Contents and Overview
This training program includes 4 complete courses, carefully chosen to give you the most comprehensive training possible.
The first course, Apache Spark in 7 Days, is designed to give you a fundamental understanding of and hands-on experience in writing basic code as well as running applications on a Spark cluster. You will work on interesting examples and assignments that will demonstrate and help you understand basic operations, querying machine learning, and streaming.
In the second course, Big Data Processing using Apache Spark, you will learn how to leverage Apache Spark to be able to process big data quickly. You will learn the basics of Spark API and its architecture in detail. You will then learn about Data Mining and Data Cleaning, wherein you will understand the Input Data Structure and how Input data is loaded. You will also write actual jobs that analyze data.
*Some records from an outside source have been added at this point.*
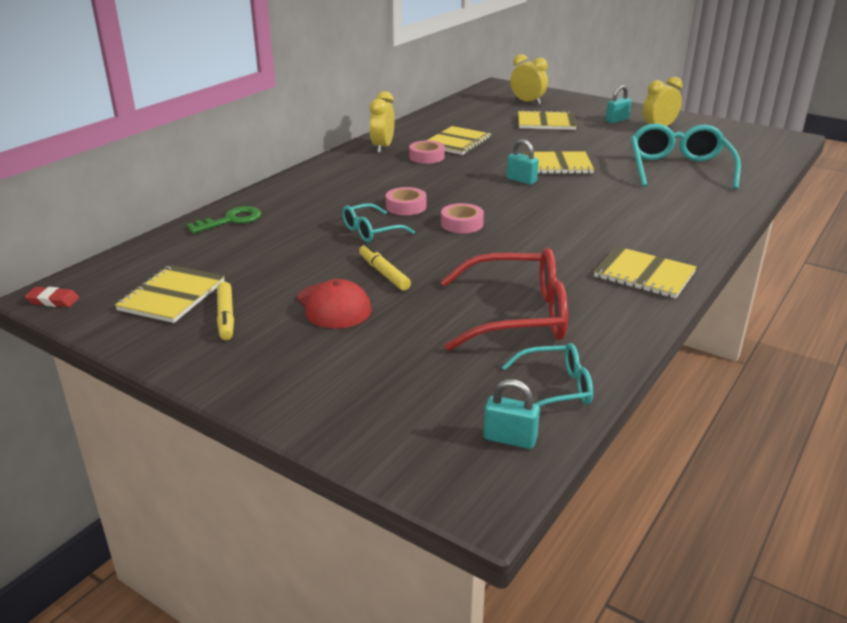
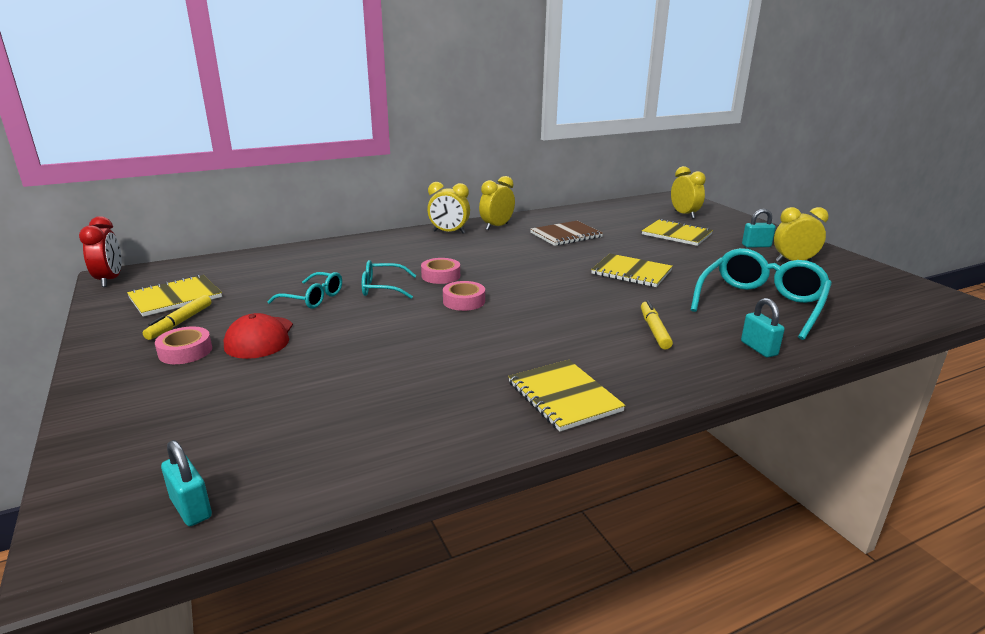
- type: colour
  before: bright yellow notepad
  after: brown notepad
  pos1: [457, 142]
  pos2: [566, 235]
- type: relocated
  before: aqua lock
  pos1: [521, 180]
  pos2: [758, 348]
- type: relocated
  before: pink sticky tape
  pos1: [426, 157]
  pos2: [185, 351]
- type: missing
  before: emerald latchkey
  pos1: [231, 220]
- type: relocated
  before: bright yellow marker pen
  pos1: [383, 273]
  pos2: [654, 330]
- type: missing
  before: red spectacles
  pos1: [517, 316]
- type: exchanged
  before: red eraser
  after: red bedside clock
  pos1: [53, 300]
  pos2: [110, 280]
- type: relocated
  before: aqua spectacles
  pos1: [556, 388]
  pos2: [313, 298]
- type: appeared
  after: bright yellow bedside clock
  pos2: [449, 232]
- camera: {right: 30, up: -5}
The third course, Big Data Analytics Projects with Apache Spark, contains various projects that consist of real-world examples. The first project is to find top selling products for an e-commerce business by efficiently joining data sets in the paradigm. Next, a Market Basket Analysis will help you identify items likely to be purchased together and find correlations between items in a set of transactions. Moving on, you will learn about probabilistic logistic regression by finding an author for a post. Next, you will build a content-based recommendation system for movies to predict whether an action will happen, which you will do by building a trained model. Finally, you will use the MapReduce Spark program to calculate mutual friends on the social network.
In the fourth course, Hands-On Machine Learning with Scala and Spark, you will go through day-to-day challenges that programmers face while implementing ML pipelines and consider different approaches and models to solve complex problems. You will learn about the most effective machine learning techniques and implement them in your favour. You will also implement algorithms with practical hands-on projects wherein you will build data models and understand how they work by using different types of algorithms.
By the end of this course, you will be able to process large datasets, extract features from it, and apply a machine learning model that is well suited to your problem.
Meet Your Expert(s):
We have the best work of the following esteemed author(s) to ensure that your learning journey is smooth:
Karen Yang has been a passionate self-learner in computer science for over 6 years. She has programming, big data processing, and engineering experience. Her recent interests include cloud computing. She previously taught for 5 years in a college evening adult program.
Tomasz Lelek is a Software Engineer and Co-Founder of InitLearn. He mostly does programming in Java and Scala. He dedicates his time and effort to get better at everything. He is currently diving into Big Data technologies. Tomasz is very passionate about everything associated with software development. He has been a speaker at a few conferences in Poland-Confitura and JDD, and at the Krakow Scala User Group. He has also conducted a live coding session at Geecon Conference. He was also a speaker at an international event in Dhaka. He is very enthusiastic and loves to share his knowledge.